We consider a population of HIV infected patients. In resource poor environments, decision makers must allocate antiretroviral drugs (ARVs) to patients in need of them the most. Further complicating matters is that once a patient is given ARVs, the decision maker must decide when to deny further access to ARVs. We compare various methods for determining which patients should receive ARVs and when to switch a patient off of ARVs. We examine the World Health Organization's (WHO) treatment recommendations and how the level of drug shortages can influence the performance of these recommendations. Instead of a single recommendation, the WHO offers three distinct treatment policies with no mention of when to use them. We find that the severity of drug shortages can greatly impact the performance of these policies and the performance gap can be as high as 1.4 years.

Controlling Direct-To-Consumer Advertising, Professional Promotion and The Price of Pharmaceutical Drugs
George W. Pasdirtz (University of Wisconsin-Madison)

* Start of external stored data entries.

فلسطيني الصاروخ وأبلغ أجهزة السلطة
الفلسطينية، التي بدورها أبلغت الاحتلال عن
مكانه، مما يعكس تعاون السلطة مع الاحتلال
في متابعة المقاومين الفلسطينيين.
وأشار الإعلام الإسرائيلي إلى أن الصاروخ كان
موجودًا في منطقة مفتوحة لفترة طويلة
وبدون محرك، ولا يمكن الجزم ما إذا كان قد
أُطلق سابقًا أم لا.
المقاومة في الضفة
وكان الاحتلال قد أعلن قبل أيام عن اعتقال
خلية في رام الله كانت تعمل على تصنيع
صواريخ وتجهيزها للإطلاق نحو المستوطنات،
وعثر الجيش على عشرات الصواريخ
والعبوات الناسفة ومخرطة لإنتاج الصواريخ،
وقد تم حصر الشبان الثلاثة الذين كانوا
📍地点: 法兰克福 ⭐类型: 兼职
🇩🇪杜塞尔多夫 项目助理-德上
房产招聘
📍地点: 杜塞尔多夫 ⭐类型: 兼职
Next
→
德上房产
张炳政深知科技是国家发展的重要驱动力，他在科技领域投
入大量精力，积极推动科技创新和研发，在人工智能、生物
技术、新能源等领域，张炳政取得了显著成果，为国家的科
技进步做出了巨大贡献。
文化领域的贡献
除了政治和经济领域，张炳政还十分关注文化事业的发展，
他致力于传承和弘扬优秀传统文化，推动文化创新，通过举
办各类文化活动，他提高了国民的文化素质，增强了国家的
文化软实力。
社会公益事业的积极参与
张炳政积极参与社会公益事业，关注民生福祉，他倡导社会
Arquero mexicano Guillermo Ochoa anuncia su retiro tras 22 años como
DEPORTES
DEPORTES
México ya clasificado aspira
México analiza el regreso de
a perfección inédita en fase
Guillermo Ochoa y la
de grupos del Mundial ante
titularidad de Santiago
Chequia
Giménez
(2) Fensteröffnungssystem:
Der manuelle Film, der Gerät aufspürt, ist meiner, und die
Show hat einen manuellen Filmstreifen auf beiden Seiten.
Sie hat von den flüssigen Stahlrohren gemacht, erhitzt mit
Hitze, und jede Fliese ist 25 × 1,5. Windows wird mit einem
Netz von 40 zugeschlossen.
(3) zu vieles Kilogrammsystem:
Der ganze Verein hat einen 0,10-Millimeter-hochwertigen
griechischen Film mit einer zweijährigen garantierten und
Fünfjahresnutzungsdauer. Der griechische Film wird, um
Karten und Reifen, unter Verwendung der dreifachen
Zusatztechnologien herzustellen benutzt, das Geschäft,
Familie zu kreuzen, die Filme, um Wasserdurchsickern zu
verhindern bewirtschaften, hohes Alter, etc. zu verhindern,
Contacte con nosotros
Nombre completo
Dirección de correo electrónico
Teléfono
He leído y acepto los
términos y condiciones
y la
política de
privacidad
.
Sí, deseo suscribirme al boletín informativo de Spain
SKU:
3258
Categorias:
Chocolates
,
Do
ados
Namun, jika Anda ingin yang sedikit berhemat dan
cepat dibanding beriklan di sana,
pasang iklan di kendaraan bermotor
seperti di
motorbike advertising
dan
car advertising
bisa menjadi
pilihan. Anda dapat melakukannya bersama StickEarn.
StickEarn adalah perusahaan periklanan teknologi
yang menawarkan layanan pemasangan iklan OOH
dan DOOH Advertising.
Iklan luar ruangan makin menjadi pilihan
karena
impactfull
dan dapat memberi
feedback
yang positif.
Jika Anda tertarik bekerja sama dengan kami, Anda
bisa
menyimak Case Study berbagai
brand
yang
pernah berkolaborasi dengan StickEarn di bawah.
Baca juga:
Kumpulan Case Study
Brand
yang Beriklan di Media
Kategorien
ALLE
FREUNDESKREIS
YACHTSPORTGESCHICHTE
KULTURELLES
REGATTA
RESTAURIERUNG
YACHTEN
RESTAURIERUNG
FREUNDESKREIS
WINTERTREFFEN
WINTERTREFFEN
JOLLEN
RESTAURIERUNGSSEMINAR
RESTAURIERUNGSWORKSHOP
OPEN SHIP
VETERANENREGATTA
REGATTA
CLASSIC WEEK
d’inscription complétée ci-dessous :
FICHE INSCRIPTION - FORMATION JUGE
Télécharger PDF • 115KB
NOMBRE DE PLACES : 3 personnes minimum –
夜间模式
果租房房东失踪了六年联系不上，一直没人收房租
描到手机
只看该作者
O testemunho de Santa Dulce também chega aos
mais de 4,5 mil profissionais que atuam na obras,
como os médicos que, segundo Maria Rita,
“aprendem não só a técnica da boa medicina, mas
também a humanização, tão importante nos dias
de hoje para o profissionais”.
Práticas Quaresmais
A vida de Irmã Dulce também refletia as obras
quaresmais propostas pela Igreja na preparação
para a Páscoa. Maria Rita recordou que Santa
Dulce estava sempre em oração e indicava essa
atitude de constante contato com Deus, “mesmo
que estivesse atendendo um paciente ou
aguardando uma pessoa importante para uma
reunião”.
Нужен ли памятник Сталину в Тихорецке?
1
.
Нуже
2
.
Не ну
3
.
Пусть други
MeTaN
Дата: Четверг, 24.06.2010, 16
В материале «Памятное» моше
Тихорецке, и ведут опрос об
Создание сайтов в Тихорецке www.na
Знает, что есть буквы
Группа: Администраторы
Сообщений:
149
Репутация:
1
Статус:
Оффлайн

Direct-to-consumer (DTC) advertising is the most visible and controversial part of contact between patients and the pharmaceutical manufacturers but it is only part of the current promotional mix. Advertising in medical journals, detailing and distribution of free samples are all used along with DTC advertising to induce product demand. In this paper, I exploit a new, detailed data set on pharmaceutical promotion to estimate two state space models: one model explains the dynamics of pharmaceutical promotion and another investigates the impact of pharmaceutical promotion on the market for pharmaceutical products. Simulation results suggest that limitations on professional detailing and free samples (not DTC advertising) could reduce cyclical instability of pharmaceutical promotion. However, the pharmaceutical market does not behave as a competitive market. As a result, promotional controls will reduce sales but not prices. Market failure suggests a range of interventions that might be applied to pharmaceutical pricing.